Perceptual enhancement of low rate speech coders
Models of the human auditory system have been used with great success in many areas of speech communication, including speech recognition systems and broadband audio coders. In low rate speech coding systems, where it is desired to reduce the transmission rate of speech signals to below 64 kbps, there is only a scant use of such auditory models. In contrast, most modem speech coders are based on an underlying model of the human speech production mechanism. While speech coding algorithms such as
... FS-1016, IMBE and LPC-10 have been used to transmit speech at rates as low as 2.4 kbps, the ensuing speech quality is far below the transparent quality achieved by broadband audio coders or the toll quality required by the ITU to recommend their use in public networks. Also, research into possible improvements of speech coders has always been hampered by the absence of a reliable objective measure of speech quality. This work is motivated by the hypothesis that the degradation in speech quality in low rate speech coders is in part due to the fact that current speech coders do not properly take into account the properties of the final receiver -the human hearing mechanism. It is therefore postulated that the use of an explicit auditory model to match speech coders based on voice production models to the human ear will result in a significant enhancement of speech quality. An auditory model is firstly evaluated in terms of its potential to increase the coding gain and/or enhance the speech quality of low rate speech coders. It is confirmed that there is significant potential improvement to be made by the use of auditory models. A speech coding algorithm termed Perceptually Enhanced Random Codebook Excited Linear Prediction (PERCELP) operating at 4.8 kbps is then developed, where the stochastic component of the excitation signal in the voice production model is optimised using auditory masking analysis.

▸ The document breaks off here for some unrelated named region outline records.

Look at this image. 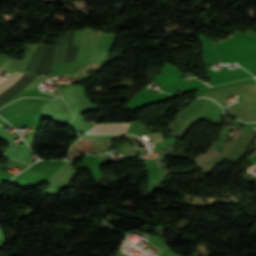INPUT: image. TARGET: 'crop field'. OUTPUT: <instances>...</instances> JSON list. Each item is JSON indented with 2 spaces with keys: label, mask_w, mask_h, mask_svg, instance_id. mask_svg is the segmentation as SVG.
<instances>
[{
  "label": "crop field",
  "mask_w": 256,
  "mask_h": 256,
  "mask_svg": "<svg viewBox=\"0 0 256 256\" xmlns=\"http://www.w3.org/2000/svg\"><path fill=\"white\" fill-rule=\"evenodd\" d=\"M129 123L127 124H102L89 133H114L125 134Z\"/></svg>",
  "instance_id": "obj_1"
},
{
  "label": "crop field",
  "mask_w": 256,
  "mask_h": 256,
  "mask_svg": "<svg viewBox=\"0 0 256 256\" xmlns=\"http://www.w3.org/2000/svg\"><path fill=\"white\" fill-rule=\"evenodd\" d=\"M23 74L24 73L15 71L12 76H10L8 79L0 84V93L8 88L10 85H12L14 82H16L18 79H20Z\"/></svg>",
  "instance_id": "obj_2"
}]
</instances>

A method of searching for the excitation parameters in the perceptual domain, by optimising a perceptual criterion called Noise Above Masking (NAM), is developed. Informal listening tests indicate that the ensuing synthetic speech quality is much smoother and displays none of the "buzziness" that was present before the incorporation of the auditory analysis. It is therefore concluded that the use of the explicit auditory model in PERCELP has resulted in significant speech quality improvement. Furthermore, the same perceptual criterion used to optimise the coding algorithm (NAM), may be used to provide an objective measure of speech quality. Preliminary results indicate that the measure is able to evaluate coder performance better than the conventional Segmental Signal to Noise Ratio measure.